Work item
Report each line of the entries below that includes "イベントに関連する問題の診断に役立つ情報が記載されています".

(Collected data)

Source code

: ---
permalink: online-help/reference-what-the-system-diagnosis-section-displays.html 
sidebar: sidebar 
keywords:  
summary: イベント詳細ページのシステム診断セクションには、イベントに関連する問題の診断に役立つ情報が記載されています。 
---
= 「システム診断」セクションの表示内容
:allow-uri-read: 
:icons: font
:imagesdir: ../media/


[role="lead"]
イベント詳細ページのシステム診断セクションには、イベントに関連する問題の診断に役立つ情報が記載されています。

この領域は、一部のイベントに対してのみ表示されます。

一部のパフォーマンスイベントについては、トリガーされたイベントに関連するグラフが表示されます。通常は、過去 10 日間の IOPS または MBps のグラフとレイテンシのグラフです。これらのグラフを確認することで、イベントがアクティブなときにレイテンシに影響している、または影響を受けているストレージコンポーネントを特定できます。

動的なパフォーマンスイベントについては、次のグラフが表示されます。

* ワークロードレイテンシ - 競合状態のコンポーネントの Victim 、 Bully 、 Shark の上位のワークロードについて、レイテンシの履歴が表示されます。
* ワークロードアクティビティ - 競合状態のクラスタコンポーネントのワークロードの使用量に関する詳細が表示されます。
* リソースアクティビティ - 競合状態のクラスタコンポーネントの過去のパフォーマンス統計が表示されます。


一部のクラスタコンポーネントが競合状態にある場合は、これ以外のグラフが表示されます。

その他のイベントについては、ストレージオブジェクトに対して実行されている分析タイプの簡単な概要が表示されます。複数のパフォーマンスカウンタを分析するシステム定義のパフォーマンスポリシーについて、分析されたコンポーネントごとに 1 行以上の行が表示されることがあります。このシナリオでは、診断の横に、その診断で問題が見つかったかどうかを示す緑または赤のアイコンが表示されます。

Result
summary: イベント詳細ページのシステム診断セクションには、イベントに関連する問題の診断に役立つ情報が記載されています。 
イベント詳細ページのシステム診断セクションには、イベントに関連する問題の診断に役立つ情報が記載されています。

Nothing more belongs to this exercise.